Part of the problem has to do with an attempt by the news media to "entertain" us, but surely part of it is driven by the tendency of the press to parrot back and eventually incorporate the views of rival political camps into an ongoing conversational schema. The 24 hour news cycle certainly aggravates this pernicious tendency, and it's not just evidenced in terms of campaign reporting. Consider the coverage of the White House, where you have Candy Crowley and friends receiving breakfast second hand from Dana Perino every morning, day in and day out, after which a grateful nation receives a third hand spew of the usual Bush lies.
You saw this in the lead up to the Nevada caucuses when the MSM were spreading the Obama talking point that as a result of the endorsement of the Culinary Workers union Obama certainly would scoop up the better part of the Latino union vote. If the MSM had only done its homework, if they had only checked things out, if they had only asked Latino voters how they intended to vote and why, they might have uncovered the fact that Clinton's support was pretty much unassailable (even in the face of what appears to have been strong pressure/or intimidation on the part of the union). Instead the MSM seemed to take the Obama camp at its word. I don't think you can account for this sort of thing by blaming politics. It arises from laziness.
Oddly, my impression is that the Obama camp seems to receive the "reporting" of the MSM as evidence of the validity of what they have been saying, when in fact, it is simply a re-cycled Obama talking point. Obama will certainly get some of the Latino vote in the West, but the idea that Latinos will march behind the existing coalition of Obama constituencies, is far fetched.
When I listen to my Latino friends in California and New Mexico I frequently hear them referencing both their numbers and what they perceive as their growing base of political power. I often hear things like "Man, there were a lot of brown faces in that crowd." It is a kind of dawning recognition of the understated power of "la raza." My sense is that Latinos are drawn to Clinton for two reasons. The Clintons were building a base in the Latino community before this election cycle started. In a sense, Latinos seem to be more interested in who they "see" in their communities than what they "hear" from someone else who drops by to make a speech, but even on the level of rhetoric, Latinos seem to be less swayed by soaring speeches importuning them to join the Obama campaign to effect "change" than with the plodding recitation of just exactly what Clinton will do for them and theirs when she is President.
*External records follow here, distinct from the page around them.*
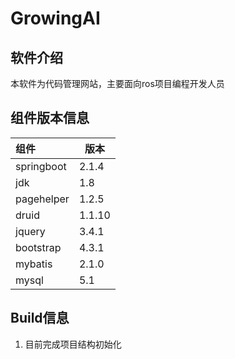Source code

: # GrowingAI
## 软件介绍

本软件为代码管理网站，主要面向ros项目编程开发人员

## 组件版本信息

| 组件       | 版本   |
| :--------- | ------ |
| springboot | 2.1.4  |
| jdk        | 1.8    |
| pagehelper | 1.2.5  |
| druid      | 1.1.10 |
| jquery     | 3.4.1  |
| bootstrap  | 4.3.1  |
| mybatis    | 2.1.0  |
| mysql      | 5.1    |

## Build信息

1. 目前完成项目结构初始化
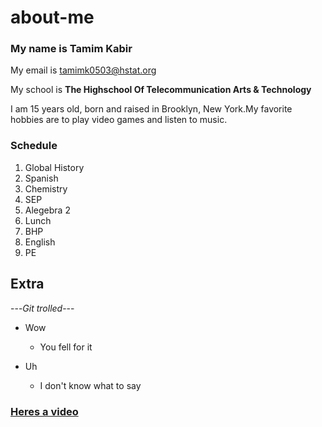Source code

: # about-me

### My name is Tamim Kabir
My email is tamimk0503@hstat.org



My school is **The Highschool Of Telecommunication Arts & Technology**

I am 15 years old, born and raised in Brooklyn, New York.My favorite hobbies are to play video games and listen to music.

### Schedule

1. Global History
2. Spanish 
3. Chemistry 
4. SEP
5. Alegebra 2
6. Lunch
7. BHP
8. English
9. PE


## Extra
---_Git trolled_---
*  Wow
    * You fell for it 


* Uh
    * I don't know what to say


### [Heres a video](https://www.youtube.com/watch?v=dQw4w9WgXcQ)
I'll probably not watch the early coverage of Super Tuesday this evening. As a Clinton supporter, I find that my enjoyment when she wins is usually diminished by the overall tone with which those same wins are discussed in the MSM. So I'll probably wait until early tomorrow morning to see how things played out. I may even be wrong about how the MSM will cover Super Tuesday this evening. That would be certainly nice.
Finally, to Obama supporters, I want to assure you that while you may not be sure at this point whether you will vote for Clinton if she wins, I will vote for Obama if she loses.